===== THE DATA
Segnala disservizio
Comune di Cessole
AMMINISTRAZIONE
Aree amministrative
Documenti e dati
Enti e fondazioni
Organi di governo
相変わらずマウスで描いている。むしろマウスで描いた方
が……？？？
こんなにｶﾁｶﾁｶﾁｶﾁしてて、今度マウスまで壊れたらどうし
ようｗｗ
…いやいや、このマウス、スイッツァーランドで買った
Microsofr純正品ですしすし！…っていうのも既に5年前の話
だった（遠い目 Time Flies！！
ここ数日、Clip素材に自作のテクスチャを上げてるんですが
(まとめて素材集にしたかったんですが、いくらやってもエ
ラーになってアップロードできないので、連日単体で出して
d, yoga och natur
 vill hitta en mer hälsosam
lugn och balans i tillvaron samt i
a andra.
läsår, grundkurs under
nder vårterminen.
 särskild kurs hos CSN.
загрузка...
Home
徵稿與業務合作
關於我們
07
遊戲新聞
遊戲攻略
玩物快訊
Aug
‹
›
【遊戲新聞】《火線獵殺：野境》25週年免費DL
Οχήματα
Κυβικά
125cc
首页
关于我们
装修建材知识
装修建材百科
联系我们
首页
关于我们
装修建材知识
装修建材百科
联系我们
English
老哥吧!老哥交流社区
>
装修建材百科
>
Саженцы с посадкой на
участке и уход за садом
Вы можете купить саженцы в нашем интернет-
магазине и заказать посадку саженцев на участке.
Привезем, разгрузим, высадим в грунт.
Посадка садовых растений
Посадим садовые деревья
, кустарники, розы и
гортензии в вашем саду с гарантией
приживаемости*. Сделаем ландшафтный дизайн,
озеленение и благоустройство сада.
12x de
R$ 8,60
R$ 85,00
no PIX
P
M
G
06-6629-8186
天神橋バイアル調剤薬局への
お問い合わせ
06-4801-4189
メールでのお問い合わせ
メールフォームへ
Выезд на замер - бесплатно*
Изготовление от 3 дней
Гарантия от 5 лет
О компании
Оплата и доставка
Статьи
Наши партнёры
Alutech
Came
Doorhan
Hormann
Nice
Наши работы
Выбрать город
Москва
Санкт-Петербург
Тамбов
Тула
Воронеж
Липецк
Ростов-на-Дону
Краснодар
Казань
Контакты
==========
JOB ITEM
Put every line of the stored records above into a Markdown table with the columns "Row" and "Line", numbering the rows in order and skipping blank lines.

ANSWER BOX
| Row | Line |
|---|---|
| 1 | Segnala disservizio |
| 2 | Comune di Cessole |
| 3 | AMMINISTRAZIONE |
| 4 | Aree amministrative |
| 5 | Documenti e dati |
| 6 | Enti e fondazioni |
| 7 | Organi di governo |
| 8 | 相変わらずマウスで描いている。むしろマウスで描いた方 |
| 9 | が……？？？ |
| 10 | こんなにｶﾁｶﾁｶﾁｶﾁしてて、今度マウスまで壊れたらどうし |
| 11 | ようｗｗ |
| 12 | …いやいや、このマウス、スイッツァーランドで買った |
| 13 | Microsofr純正品ですしすし！…っていうのも既に5年前の話 |
| 14 | だった（遠い目 Time Flies！！ |
| 15 | ここ数日、Clip素材に自作のテクスチャを上げてるんですが |
| 16 | (まとめて素材集にしたかったんですが、いくらやってもエ |
| 17 | ラーになってアップロードできないので、連日単体で出して |
| 18 | d, yoga och natur |
| 19 |  vill hitta en mer hälsosam |
| 20 | lugn och balans i tillvaron samt i |
| 21 | a andra. |
| 22 | läsår, grundkurs under |
| 23 | nder vårterminen. |
| 24 |  särskild kurs hos CSN. |
| 25 | загрузка... |
| 26 | Home |
| 27 | 徵稿與業務合作 |
| 28 | 關於我們 |
| 29 | 07 |
| 30 | 遊戲新聞 |
| 31 | 遊戲攻略 |
| 32 | 玩物快訊 |
| 33 | Aug |
| 34 | ‹ |
| 35 | › |
| 36 | 【遊戲新聞】《火線獵殺：野境》25週年免費DL |
| 37 | Οχήματα |
| 38 | Κυβικά |
| 39 | 125cc |
| 40 | 首页 |
| 41 | 关于我们 |
| 42 | 装修建材知识 |
| 43 | 装修建材百科 |
| 44 | 联系我们 |
| 45 | 首页 |
| 46 | 关于我们 |
| 47 | 装修建材知识 |
| 48 | 装修建材百科 |
| 49 | 联系我们 |
| 50 | English |
| 51 | 老哥吧!老哥交流社区 |
| 52 | > |
| 53 | 装修建材百科 |
| 54 | > |
| 55 | Саженцы с посадкой на |
| 56 | участке и уход за садом |
| 57 | Вы можете купить саженцы в нашем интернет- |
| 58 | магазине и заказать посадку саженцев на участке. |
| 59 | Привезем, разгрузим, высадим в грунт. |
| 60 | Посадка садовых растений |
| 61 | Посадим садовые деревья |
| 62 | , кустарники, розы и |
| 63 | гортензии в вашем саду с гарантией |
| 64 | приживаемости*. Сделаем ландшафтный дизайн, |
| 65 | озеленение и благоустройство сада. |
| 66 | 12x de |
| 67 | R$ 8,60 |
| 68 | R$ 85,00 |
| 69 | no PIX |
| 70 | P |
| 71 | M |
| 72 | G |
| 73 | 06-6629-8186 |
| 74 | 天神橋バイアル調剤薬局への |
| 75 | お問い合わせ |
| 76 | 06-4801-4189 |
| 77 | メールでのお問い合わせ |
| 78 | メールフォームへ |
| 79 | Выезд на замер - бесплатно* |
| 80 | Изготовление от 3 дней |
| 81 | Гарантия от 5 лет |
| 82 | О компании |
| 83 | Оплата и доставка |
| 84 | Статьи |
| 85 | Наши партнёры |
| 86 | Alutech |
| 87 | Came |
| 88 | Doorhan |
| 89 | Hormann |
| 90 | Nice |
| 91 | Наши работы |
| 92 | Выбрать город |
| 93 | Москва |
| 94 | Санкт-Петербург |
| 95 | Тамбов |
| 96 | Тула |
| 97 | Воронеж |
| 98 | Липецк |
| 99 | Ростов-на-Дону |
| 100 | Краснодар |
| 101 | Казань |
| 102 | Контакты |